Drescher met up with Sagansky during her flight to France and arranged for her and Jacobson to pitch an idea for CBS. The series' launch underperformed and after only five episodes amidst declining ratings, CBS canceled the show. The series, spearheaded by Jeff Sagansky, was plagued with rumors of behind the scenes drama. I felt like this loud New Yorker, so crude, so blue collar, so Jewish." Drescher called her husband, producer Peter Marc Jacobson, and told him her idea of "a takeoff of The Sound of Music, only I come through the door instead of Julie Andrews." Development ĭrescher had previously starred in the television sitcom Princesses on CBS in 1991. Drescher noted how she felt out of place in the country: "Everything was so English, so proper. While there, Drescher spent time with Twiggy and her husband Leigh Lawson's children. After leaving France, Drescher left for the United Kingdom to visit close friend, model and former Princesses co-star Twiggy. In France, Drescher lived with a family and observed the family's life with a Guatemalan nanny.

The concept for The Nanny came into fruition during Drescher's trip to France and the United Kingdom.

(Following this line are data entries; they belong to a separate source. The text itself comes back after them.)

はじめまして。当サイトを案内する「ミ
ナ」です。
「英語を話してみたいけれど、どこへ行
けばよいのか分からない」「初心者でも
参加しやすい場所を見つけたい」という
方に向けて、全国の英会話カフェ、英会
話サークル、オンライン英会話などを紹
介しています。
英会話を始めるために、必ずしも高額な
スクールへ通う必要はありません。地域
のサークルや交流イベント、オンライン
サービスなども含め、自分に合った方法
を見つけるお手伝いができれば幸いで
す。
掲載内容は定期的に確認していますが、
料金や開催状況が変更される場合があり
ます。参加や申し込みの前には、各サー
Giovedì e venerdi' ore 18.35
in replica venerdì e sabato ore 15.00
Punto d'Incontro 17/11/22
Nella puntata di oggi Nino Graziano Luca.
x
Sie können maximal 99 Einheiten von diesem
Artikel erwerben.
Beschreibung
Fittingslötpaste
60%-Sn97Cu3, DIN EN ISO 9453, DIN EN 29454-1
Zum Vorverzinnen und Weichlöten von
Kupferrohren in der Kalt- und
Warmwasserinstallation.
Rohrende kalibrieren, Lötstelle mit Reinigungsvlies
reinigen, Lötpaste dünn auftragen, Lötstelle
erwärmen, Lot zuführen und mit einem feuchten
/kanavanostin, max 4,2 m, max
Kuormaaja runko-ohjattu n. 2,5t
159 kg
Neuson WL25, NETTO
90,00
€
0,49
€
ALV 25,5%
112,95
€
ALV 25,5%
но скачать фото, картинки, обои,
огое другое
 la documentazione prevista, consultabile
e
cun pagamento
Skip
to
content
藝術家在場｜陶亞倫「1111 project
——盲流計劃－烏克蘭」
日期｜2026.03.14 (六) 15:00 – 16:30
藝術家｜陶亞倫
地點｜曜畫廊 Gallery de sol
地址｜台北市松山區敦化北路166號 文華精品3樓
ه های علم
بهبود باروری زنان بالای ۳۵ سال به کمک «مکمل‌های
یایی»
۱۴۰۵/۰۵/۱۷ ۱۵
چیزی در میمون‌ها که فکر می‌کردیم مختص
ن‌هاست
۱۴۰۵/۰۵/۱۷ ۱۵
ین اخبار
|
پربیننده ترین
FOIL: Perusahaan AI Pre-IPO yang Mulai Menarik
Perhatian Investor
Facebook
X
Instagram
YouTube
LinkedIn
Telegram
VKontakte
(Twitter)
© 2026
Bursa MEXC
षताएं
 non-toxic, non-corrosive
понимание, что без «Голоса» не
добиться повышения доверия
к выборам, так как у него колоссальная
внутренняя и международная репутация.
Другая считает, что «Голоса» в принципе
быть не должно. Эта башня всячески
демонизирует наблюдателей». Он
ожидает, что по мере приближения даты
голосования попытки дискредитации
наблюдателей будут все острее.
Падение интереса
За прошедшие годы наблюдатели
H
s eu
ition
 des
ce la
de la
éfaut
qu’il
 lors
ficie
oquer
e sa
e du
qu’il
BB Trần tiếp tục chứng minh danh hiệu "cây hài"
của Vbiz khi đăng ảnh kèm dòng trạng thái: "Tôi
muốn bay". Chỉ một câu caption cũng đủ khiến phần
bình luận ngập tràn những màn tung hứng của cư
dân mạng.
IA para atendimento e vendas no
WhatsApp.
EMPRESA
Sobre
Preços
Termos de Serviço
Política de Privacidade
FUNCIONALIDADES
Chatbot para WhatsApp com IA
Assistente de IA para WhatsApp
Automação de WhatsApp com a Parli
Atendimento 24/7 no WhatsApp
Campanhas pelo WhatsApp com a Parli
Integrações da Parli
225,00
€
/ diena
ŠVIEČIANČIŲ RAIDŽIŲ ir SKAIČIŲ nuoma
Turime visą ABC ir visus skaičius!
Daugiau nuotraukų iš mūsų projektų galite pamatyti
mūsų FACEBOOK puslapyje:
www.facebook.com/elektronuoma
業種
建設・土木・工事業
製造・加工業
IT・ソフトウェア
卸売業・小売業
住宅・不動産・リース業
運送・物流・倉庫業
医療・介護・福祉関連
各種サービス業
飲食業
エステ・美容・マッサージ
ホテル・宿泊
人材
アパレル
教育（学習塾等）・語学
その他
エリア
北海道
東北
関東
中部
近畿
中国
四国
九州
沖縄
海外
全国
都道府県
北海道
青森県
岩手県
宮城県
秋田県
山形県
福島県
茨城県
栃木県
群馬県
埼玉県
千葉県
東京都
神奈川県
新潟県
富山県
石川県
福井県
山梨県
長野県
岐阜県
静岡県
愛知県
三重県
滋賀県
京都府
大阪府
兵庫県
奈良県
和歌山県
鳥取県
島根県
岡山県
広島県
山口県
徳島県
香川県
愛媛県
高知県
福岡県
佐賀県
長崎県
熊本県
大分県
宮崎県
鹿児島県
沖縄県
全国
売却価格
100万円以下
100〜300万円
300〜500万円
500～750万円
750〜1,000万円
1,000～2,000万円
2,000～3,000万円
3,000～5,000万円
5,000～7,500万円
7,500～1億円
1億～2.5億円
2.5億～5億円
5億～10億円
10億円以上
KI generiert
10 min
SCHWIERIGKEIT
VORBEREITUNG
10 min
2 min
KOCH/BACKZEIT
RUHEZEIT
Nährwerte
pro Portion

The season was released on DVD by Sony Pictures Home Entertainment in 2005, nearly 12 years after its premiere. The season finale, however, generated a large increase in ratings, garnering the second highest rating for season behind the fifth episode "Here Comes the Brood", with 20.3 million viewers. The Nanny 's first season debuted to moderate numbers and ratings for the channel, maintaining most of the initial audience through the season's broadcast.

Several recurring characters also played a role in the sitcom's plotlines, many of whom were related to Fran. Babcock, Maxwell's associate in his production company who is smitten with him.
Brighton the nanny series#
The series also features Daniel Davis as Niles, the family butler, and Lauren Lane as C.C. Drescher stars as the titular character, Charles Shaughnessy as British-born producer Maxwell Sheffield, and the children – Maggie, Brighton and Grace – portrayed by Nicholle Tom, Benjamin Salisbury, and Madeline Zima. Most of the season's episodes aired on Wednesdays at 8:30 pm while the first few aired on Wednesdays at 8:00 pm.īased on an idea inspired by Drescher's visit with a friend and The Sound of Music, the season revolves around Fran Fine, a Jewish woman from Flushing, Queens, New York, who is hired by a wealthy Broadway producer to be the nanny to his three children. and TriStar Television, the series features Drescher, Jacobson, Fraser, Sternin, Caryn Lucas and Diane Wilk as executive producers. The series was created by actress Fran Drescher and her then-husband Peter Marc Jacobson, and developed by Prudence Fraser and Robert Sternin. show there.The first season of the American television sitcom The Nanny aired on CBS from November 3, 1993, to May 16, 1994. Grace accompanied her family to Los Angeles, when her father accepted an offer to produce a T.V. She became an older sister to her twin half-siblings, Jonah and Eve Catherine Sheffield. She also supported the relationship between Fran and Maxwell quite actively on several occassions. As the years passed, Grace eventually assimilated several of Fran's and Sylvia's Yiddish phrases, Jewish views, quotes, morals and dressing habits into her personality. Grace would often accompany Fran shopping, and aided Fran in her schemes. Grace and Fran became very close, to the point where Grace saw Fran as a maternal figure, since she could remember very little of her own deceased mother, Sara.

In the first season Grace had many imaginary friends, such as Imogene. who apparently 'had been going for twenty years'. Grace was seeing a therapist when Fran Fine came to work for the family which ultimately was advised by C.C. Grace was the youngest of the three Sheffield children. Grace Sheffield is a principal character on the long-running American television situation comedy, The Nanny.